---------- Information given ----------

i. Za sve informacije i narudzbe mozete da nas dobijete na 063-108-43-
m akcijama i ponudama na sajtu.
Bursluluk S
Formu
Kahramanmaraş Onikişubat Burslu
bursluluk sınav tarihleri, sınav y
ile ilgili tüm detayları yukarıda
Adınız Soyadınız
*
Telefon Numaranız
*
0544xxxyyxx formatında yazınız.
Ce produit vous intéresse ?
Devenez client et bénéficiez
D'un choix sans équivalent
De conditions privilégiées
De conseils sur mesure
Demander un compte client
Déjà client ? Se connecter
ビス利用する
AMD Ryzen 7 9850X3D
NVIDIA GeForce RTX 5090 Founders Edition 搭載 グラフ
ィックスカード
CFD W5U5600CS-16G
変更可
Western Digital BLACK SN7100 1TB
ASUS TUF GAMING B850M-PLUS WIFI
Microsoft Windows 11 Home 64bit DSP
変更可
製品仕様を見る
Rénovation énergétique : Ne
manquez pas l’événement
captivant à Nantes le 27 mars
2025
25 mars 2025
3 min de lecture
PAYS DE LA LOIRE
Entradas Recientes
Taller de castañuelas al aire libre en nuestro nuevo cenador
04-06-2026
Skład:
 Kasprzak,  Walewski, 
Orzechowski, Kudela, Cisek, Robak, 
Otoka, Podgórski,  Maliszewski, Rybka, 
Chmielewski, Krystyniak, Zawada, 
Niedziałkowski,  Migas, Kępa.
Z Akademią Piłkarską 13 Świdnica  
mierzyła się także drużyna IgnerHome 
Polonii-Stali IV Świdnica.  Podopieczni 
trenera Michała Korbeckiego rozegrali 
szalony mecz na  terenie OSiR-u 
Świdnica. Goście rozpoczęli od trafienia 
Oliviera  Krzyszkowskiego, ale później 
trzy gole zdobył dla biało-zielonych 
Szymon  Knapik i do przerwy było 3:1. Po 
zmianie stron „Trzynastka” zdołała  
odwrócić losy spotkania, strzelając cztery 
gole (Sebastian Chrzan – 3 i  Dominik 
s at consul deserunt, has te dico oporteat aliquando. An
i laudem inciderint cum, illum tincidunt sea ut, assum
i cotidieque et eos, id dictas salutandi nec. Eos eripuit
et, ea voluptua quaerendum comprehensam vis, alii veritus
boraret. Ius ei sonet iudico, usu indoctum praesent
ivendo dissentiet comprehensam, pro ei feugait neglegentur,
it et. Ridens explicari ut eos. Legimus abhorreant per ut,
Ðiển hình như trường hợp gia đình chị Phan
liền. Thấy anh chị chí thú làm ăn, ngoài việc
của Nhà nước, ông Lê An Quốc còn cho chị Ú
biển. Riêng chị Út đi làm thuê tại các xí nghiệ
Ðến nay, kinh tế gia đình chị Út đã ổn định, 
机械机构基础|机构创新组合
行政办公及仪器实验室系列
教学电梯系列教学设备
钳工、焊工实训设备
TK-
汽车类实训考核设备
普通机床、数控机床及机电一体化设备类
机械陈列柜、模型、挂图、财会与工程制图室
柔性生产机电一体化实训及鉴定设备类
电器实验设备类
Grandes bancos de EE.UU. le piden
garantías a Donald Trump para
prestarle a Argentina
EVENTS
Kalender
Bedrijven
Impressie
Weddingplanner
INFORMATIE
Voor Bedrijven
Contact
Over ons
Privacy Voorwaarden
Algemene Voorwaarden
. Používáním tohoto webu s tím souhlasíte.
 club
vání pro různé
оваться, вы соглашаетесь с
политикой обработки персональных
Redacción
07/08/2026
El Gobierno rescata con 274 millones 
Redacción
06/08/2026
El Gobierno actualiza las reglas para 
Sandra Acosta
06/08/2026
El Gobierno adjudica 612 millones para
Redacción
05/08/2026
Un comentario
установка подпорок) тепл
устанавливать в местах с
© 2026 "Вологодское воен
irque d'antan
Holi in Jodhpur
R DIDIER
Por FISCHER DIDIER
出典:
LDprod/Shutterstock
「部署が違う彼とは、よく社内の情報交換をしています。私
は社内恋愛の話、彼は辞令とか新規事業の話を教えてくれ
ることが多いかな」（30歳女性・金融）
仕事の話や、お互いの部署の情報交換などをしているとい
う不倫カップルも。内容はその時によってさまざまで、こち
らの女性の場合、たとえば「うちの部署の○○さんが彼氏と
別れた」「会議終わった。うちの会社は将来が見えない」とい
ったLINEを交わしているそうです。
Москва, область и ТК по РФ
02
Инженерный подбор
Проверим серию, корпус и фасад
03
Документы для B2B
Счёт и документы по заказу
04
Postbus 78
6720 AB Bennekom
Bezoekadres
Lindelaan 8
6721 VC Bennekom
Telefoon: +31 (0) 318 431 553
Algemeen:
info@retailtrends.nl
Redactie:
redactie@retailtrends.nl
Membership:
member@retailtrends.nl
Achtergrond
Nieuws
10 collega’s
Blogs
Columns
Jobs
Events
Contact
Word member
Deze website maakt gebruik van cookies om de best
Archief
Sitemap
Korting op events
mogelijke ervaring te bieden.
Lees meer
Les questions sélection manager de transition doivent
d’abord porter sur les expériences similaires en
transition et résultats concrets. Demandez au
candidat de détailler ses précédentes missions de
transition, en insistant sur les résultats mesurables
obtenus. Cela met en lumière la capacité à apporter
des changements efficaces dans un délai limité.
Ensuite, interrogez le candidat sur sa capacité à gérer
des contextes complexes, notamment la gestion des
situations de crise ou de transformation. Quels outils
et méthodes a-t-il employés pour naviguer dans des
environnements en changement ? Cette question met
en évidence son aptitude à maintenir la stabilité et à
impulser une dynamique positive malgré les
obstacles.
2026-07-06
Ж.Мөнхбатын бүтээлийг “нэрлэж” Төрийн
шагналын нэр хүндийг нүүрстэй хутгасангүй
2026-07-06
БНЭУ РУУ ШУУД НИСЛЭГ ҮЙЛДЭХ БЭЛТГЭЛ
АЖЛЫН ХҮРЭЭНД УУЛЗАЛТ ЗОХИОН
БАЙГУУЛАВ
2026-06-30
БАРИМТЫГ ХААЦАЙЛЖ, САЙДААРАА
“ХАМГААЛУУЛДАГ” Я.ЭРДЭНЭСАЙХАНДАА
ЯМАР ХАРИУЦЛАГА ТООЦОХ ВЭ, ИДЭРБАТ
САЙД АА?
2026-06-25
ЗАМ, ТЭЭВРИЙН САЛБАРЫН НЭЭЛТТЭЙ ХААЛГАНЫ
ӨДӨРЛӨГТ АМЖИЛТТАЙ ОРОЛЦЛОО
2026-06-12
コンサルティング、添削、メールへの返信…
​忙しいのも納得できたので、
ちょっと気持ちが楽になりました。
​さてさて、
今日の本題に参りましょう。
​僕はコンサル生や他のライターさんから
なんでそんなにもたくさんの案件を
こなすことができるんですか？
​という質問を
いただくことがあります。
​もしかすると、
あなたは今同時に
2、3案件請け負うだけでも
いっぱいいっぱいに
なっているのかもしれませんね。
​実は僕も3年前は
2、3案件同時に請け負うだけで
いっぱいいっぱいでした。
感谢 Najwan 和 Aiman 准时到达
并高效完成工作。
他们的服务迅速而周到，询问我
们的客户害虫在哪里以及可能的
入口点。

----------

Action item: Make a verbatim copy of every entry shown above.

Finished task:
i. Za sve informacije i narudzbe mozete da nas dobijete na 063-108-43-
m akcijama i ponudama na sajtu.
Bursluluk S
Formu
Kahramanmaraş Onikişubat Burslu
bursluluk sınav tarihleri, sınav y
ile ilgili tüm detayları yukarıda
Adınız Soyadınız
*
Telefon Numaranız
*
0544xxxyyxx formatında yazınız.
Ce produit vous intéresse ?
Devenez client et bénéficiez
D'un choix sans équivalent
De conditions privilégiées
De conseils sur mesure
Demander un compte client
Déjà client ? Se connecter
ビス利用する
AMD Ryzen 7 9850X3D
NVIDIA GeForce RTX 5090 Founders Edition 搭載 グラフ
ィックスカード
CFD W5U5600CS-16G
変更可
Western Digital BLACK SN7100 1TB
ASUS TUF GAMING B850M-PLUS WIFI
Microsoft Windows 11 Home 64bit DSP
変更可
製品仕様を見る
Rénovation énergétique : Ne
manquez pas l’événement
captivant à Nantes le 27 mars
2025
25 mars 2025
3 min de lecture
PAYS DE LA LOIRE
Entradas Recientes
Taller de castañuelas al aire libre en nuestro nuevo cenador
04-06-2026
Skład:
 Kasprzak,  Walewski, 
Orzechowski, Kudela, Cisek, Robak, 
Otoka, Podgórski,  Maliszewski, Rybka, 
Chmielewski, Krystyniak, Zawada, 
Niedziałkowski,  Migas, Kępa.
Z Akademią Piłkarską 13 Świdnica  
mierzyła się także drużyna IgnerHome 
Polonii-Stali IV Świdnica.  Podopieczni 
trenera Michała Korbeckiego rozegrali 
szalony mecz na  terenie OSiR-u 
Świdnica. Goście rozpoczęli od trafienia 
Oliviera  Krzyszkowskiego, ale później 
trzy gole zdobył dla biało-zielonych 
Szymon  Knapik i do przerwy było 3:1. Po 
zmianie stron „Trzynastka” zdołała  
odwrócić losy spotkania, strzelając cztery 
gole (Sebastian Chrzan – 3 i  Dominik 
s at consul deserunt, has te dico oporteat aliquando. An
i laudem inciderint cum, illum tincidunt sea ut, assum
i cotidieque et eos, id dictas salutandi nec. Eos eripuit
et, ea voluptua quaerendum comprehensam vis, alii veritus
boraret. Ius ei sonet iudico, usu indoctum praesent
ivendo dissentiet comprehensam, pro ei feugait neglegentur,
it et. Ridens explicari ut eos. Legimus abhorreant per ut,
Ðiển hình như trường hợp gia đình chị Phan
liền. Thấy anh chị chí thú làm ăn, ngoài việc
của Nhà nước, ông Lê An Quốc còn cho chị Ú
biển. Riêng chị Út đi làm thuê tại các xí nghiệ
Ðến nay, kinh tế gia đình chị Út đã ổn định, 
机械机构基础|机构创新组合
行政办公及仪器实验室系列
教学电梯系列教学设备
钳工、焊工实训设备
TK-
汽车类实训考核设备
普通机床、数控机床及机电一体化设备类
机械陈列柜、模型、挂图、财会与工程制图室
柔性生产机电一体化实训及鉴定设备类
电器实验设备类
Grandes bancos de EE.UU. le piden
garantías a Donald Trump para
prestarle a Argentina
EVENTS
Kalender
Bedrijven
Impressie
Weddingplanner
INFORMATIE
Voor Bedrijven
Contact
Over ons
Privacy Voorwaarden
Algemene Voorwaarden
. Používáním tohoto webu s tím souhlasíte.
 club
vání pro různé
оваться, вы соглашаетесь с
политикой обработки персональных
Redacción
07/08/2026
El Gobierno rescata con 274 millones 
Redacción
06/08/2026
El Gobierno actualiza las reglas para 
Sandra Acosta
06/08/2026
El Gobierno adjudica 612 millones para
Redacción
05/08/2026
Un comentario
установка подпорок) тепл
устанавливать в местах с
© 2026 "Вологодское воен
irque d'antan
Holi in Jodhpur
R DIDIER
Por FISCHER DIDIER
出典:
LDprod/Shutterstock
「部署が違う彼とは、よく社内の情報交換をしています。私
は社内恋愛の話、彼は辞令とか新規事業の話を教えてくれ
ることが多いかな」（30歳女性・金融）
仕事の話や、お互いの部署の情報交換などをしているとい
う不倫カップルも。内容はその時によってさまざまで、こち
らの女性の場合、たとえば「うちの部署の○○さんが彼氏と
別れた」「会議終わった。うちの会社は将来が見えない」とい
ったLINEを交わしているそうです。
Москва, область и ТК по РФ
02
Инженерный подбор
Проверим серию, корпус и фасад
03
Документы для B2B
Счёт и документы по заказу
04
Postbus 78
6720 AB Bennekom
Bezoekadres
Lindelaan 8
6721 VC Bennekom
Telefoon: +31 (0) 318 431 553
Algemeen:
info@retailtrends.nl
Redactie:
redactie@retailtrends.nl
Membership:
member@retailtrends.nl
Achtergrond
Nieuws
10 collega’s
Blogs
Columns
Jobs
Events
Contact
Word member
Deze website maakt gebruik van cookies om de best
Archief
Sitemap
Korting op events
mogelijke ervaring te bieden.
Lees meer
Les questions sélection manager de transition doivent
d’abord porter sur les expériences similaires en
transition et résultats concrets. Demandez au
candidat de détailler ses précédentes missions de
transition, en insistant sur les résultats mesurables
obtenus. Cela met en lumière la capacité à apporter
des changements efficaces dans un délai limité.
Ensuite, interrogez le candidat sur sa capacité à gérer
des contextes complexes, notamment la gestion des
situations de crise ou de transformation. Quels outils
et méthodes a-t-il employés pour naviguer dans des
environnements en changement ? Cette question met
en évidence son aptitude à maintenir la stabilité et à
impulser une dynamique positive malgré les
obstacles.
2026-07-06
Ж.Мөнхбатын бүтээлийг “нэрлэж” Төрийн
шагналын нэр хүндийг нүүрстэй хутгасангүй
2026-07-06
БНЭУ РУУ ШУУД НИСЛЭГ ҮЙЛДЭХ БЭЛТГЭЛ
АЖЛЫН ХҮРЭЭНД УУЛЗАЛТ ЗОХИОН
БАЙГУУЛАВ
2026-06-30
БАРИМТЫГ ХААЦАЙЛЖ, САЙДААРАА
“ХАМГААЛУУЛДАГ” Я.ЭРДЭНЭСАЙХАНДАА
ЯМАР ХАРИУЦЛАГА ТООЦОХ ВЭ, ИДЭРБАТ
САЙД АА?
2026-06-25
ЗАМ, ТЭЭВРИЙН САЛБАРЫН НЭЭЛТТЭЙ ХААЛГАНЫ
ӨДӨРЛӨГТ АМЖИЛТТАЙ ОРОЛЦЛОО
2026-06-12
コンサルティング、添削、メールへの返信…
​忙しいのも納得できたので、
ちょっと気持ちが楽になりました。
​さてさて、
今日の本題に参りましょう。
​僕はコンサル生や他のライターさんから
なんでそんなにもたくさんの案件を
こなすことができるんですか？
​という質問を
いただくことがあります。
​もしかすると、
あなたは今同時に
2、3案件請け負うだけでも
いっぱいいっぱいに
なっているのかもしれませんね。
​実は僕も3年前は
2、3案件同時に請け負うだけで
いっぱいいっぱいでした。
感谢 Najwan 和 Aiman 准时到达
并高效完成工作。
他们的服务迅速而周到，询问我
们的客户害虫在哪里以及可能的
入口点。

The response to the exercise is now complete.